# ACTIVITY
Restate exactly, and only, the lines spanning from the one with "middle pip: (287, 185)" to the end of the records below.

# INFORMATION PROVIDED
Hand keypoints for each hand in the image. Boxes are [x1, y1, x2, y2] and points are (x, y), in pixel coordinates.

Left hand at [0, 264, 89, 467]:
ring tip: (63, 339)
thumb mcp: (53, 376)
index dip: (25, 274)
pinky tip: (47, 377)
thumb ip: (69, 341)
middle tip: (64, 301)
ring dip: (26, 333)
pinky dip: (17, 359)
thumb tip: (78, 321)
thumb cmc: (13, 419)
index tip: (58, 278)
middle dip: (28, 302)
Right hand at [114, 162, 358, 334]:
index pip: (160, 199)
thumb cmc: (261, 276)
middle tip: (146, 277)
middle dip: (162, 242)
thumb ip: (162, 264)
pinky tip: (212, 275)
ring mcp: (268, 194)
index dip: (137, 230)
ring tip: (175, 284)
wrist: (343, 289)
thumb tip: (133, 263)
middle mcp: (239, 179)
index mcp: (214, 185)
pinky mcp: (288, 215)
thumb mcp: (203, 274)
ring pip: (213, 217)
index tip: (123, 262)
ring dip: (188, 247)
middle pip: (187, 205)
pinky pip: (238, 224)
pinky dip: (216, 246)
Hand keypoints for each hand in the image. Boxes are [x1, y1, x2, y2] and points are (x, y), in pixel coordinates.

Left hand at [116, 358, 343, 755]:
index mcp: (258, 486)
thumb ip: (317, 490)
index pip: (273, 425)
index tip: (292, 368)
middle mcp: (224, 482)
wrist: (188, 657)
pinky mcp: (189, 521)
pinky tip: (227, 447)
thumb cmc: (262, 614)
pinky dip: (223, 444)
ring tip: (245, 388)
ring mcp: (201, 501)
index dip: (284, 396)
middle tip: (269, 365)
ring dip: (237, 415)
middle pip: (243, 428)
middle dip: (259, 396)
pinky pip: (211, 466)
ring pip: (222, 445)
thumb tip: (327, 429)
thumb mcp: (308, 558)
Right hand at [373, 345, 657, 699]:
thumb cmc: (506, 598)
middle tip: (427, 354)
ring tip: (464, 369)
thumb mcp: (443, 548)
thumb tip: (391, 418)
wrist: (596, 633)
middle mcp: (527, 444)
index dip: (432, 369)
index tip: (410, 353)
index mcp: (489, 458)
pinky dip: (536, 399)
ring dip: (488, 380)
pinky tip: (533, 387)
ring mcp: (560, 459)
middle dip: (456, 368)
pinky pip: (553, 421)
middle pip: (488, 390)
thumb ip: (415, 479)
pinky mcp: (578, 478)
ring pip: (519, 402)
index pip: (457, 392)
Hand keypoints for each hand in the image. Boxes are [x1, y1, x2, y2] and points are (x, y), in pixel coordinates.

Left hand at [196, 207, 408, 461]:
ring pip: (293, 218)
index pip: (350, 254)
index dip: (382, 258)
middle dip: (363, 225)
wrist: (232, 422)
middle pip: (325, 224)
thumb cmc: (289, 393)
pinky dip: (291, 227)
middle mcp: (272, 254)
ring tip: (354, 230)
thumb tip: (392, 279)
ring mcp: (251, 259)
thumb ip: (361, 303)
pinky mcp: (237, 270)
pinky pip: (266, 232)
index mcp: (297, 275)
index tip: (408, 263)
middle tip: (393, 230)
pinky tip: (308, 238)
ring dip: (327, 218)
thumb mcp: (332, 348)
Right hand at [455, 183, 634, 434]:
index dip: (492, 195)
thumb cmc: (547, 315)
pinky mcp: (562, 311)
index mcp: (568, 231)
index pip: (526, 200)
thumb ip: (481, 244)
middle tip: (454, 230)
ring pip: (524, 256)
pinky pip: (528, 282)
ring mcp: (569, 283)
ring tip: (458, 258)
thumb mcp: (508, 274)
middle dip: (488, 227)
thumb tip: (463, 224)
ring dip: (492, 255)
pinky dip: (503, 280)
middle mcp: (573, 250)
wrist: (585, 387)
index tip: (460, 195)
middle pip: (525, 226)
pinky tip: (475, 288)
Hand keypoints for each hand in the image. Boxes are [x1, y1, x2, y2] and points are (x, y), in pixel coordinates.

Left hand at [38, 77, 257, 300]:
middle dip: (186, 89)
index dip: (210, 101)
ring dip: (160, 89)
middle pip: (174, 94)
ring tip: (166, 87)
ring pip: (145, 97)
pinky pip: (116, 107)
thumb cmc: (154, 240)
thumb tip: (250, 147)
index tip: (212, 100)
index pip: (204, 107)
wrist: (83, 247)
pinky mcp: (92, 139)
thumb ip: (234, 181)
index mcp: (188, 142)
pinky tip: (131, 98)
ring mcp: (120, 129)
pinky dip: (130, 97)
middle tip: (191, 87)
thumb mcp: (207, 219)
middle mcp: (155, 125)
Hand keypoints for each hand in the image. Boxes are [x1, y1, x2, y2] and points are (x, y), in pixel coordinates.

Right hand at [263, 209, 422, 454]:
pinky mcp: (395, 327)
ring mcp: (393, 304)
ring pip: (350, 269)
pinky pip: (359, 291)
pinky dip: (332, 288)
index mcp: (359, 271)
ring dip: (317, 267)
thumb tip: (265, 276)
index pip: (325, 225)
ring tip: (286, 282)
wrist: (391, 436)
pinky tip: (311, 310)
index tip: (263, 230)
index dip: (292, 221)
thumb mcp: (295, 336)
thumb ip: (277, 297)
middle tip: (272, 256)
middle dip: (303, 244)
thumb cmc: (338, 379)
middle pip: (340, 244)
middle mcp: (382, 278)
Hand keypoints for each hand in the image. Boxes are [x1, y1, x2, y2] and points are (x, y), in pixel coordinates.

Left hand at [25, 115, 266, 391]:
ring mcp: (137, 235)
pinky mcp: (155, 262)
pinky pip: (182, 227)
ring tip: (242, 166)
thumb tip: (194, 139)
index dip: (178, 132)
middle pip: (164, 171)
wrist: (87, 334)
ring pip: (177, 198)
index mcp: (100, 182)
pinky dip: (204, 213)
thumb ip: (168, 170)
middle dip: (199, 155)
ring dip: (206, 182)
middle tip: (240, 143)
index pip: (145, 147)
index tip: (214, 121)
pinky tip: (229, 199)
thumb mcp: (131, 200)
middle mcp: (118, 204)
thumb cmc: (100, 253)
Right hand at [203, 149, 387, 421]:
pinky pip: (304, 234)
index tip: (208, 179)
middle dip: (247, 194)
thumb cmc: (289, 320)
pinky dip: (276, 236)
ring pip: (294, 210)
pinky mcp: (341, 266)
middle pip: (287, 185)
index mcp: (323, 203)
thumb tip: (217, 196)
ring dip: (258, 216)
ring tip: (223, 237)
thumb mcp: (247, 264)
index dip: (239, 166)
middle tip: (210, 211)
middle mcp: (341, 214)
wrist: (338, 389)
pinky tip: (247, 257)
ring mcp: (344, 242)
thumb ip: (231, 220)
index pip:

# ANSWER TO THE PROBLEM
middle pip: (287, 185)
index mcp: (323, 203)
thumb tip: (217, 196)
ring dip: (258, 216)
ring tip: (223, 237)
thumb mcp: (247, 264)
index dip: (239, 166)
middle tip: (210, 211)
middle mcp: (341, 214)
wrist: (338, 389)
pinky tip: (247, 257)
ring mcp: (344, 242)
thumb ip: (231, 220)
index pip:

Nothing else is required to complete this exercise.